- [What is expected] Could you retype the lines below, starting at the line holding "Table 1. Detailed" and stopping at the line holding "Figure 8. ( a", inclusive? Copy them exactly and drop the images.

- [Input records]
__________________________________________________

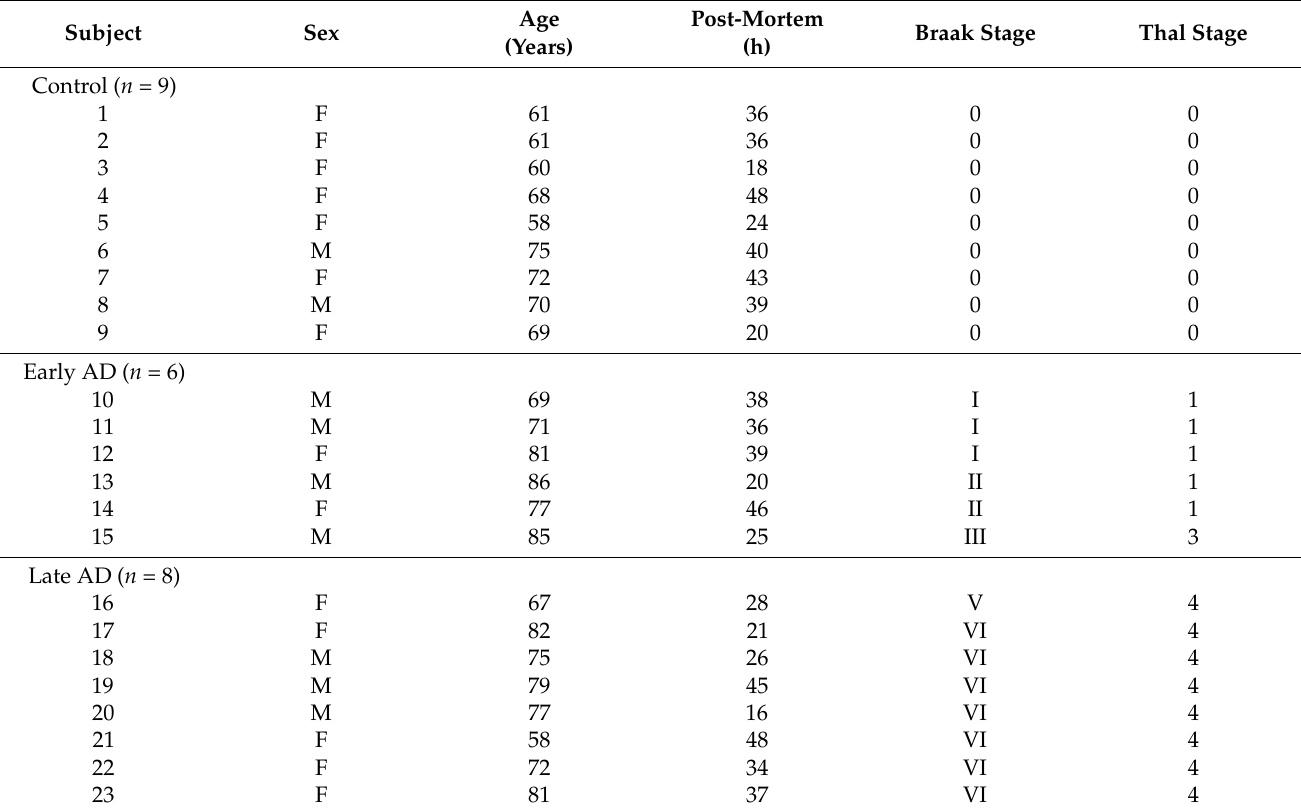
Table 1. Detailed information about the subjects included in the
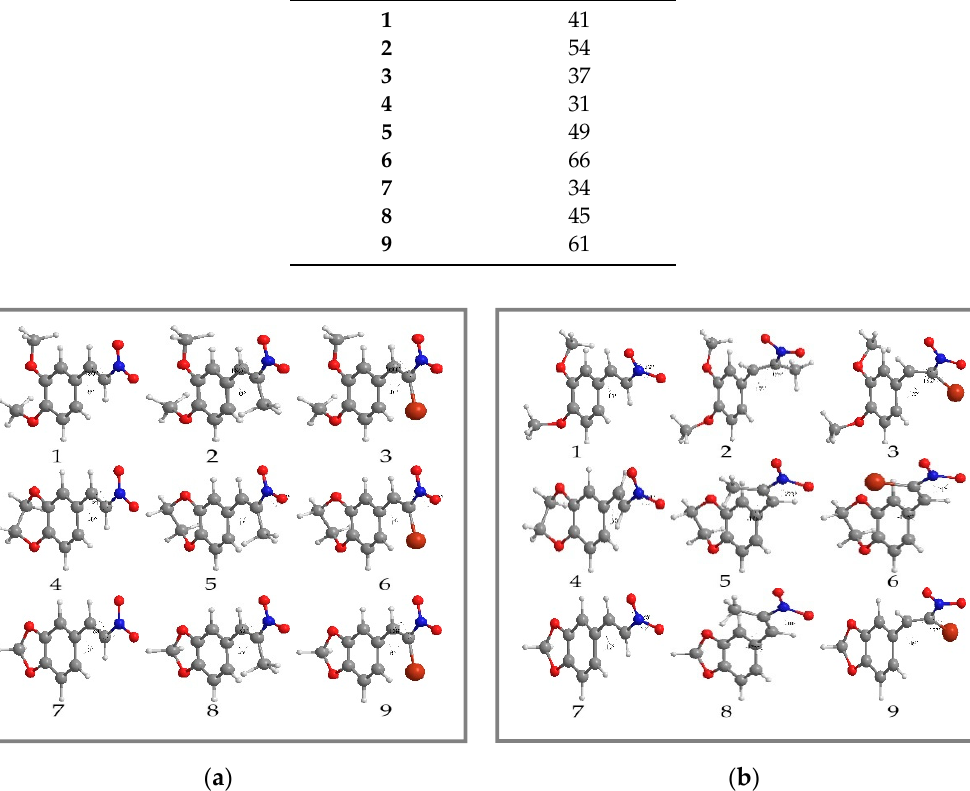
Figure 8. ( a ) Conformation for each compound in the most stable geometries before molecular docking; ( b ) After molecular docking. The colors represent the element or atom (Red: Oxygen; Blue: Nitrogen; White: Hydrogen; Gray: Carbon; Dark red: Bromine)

__________________________________________________

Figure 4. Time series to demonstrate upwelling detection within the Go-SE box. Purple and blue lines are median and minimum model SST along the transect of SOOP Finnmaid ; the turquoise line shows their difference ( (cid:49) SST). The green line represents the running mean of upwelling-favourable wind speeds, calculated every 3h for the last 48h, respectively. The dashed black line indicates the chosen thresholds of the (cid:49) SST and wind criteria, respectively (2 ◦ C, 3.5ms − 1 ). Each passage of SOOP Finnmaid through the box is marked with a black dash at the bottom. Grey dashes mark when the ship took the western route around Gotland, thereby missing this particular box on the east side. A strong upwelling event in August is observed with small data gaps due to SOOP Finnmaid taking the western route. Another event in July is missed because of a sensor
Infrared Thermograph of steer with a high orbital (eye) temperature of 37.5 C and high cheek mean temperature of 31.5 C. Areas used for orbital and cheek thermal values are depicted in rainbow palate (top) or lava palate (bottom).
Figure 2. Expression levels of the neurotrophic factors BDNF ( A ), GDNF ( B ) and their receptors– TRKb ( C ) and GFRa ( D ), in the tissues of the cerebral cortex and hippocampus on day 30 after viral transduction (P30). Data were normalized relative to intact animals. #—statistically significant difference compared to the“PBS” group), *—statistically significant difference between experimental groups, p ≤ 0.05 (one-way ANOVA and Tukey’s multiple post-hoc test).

__________________________________________________

- [Response]
Table 1. Detailed information about the subjects included in the
Figure 8. ( a ) Conformation for each compound in the most stable geometries before molecular docking; ( b ) After molecular docking. The colors represent the element or atom (Red: Oxygen; Blue: Nitrogen; White: Hydrogen; Gray: Carbon; Dark red: Bromine)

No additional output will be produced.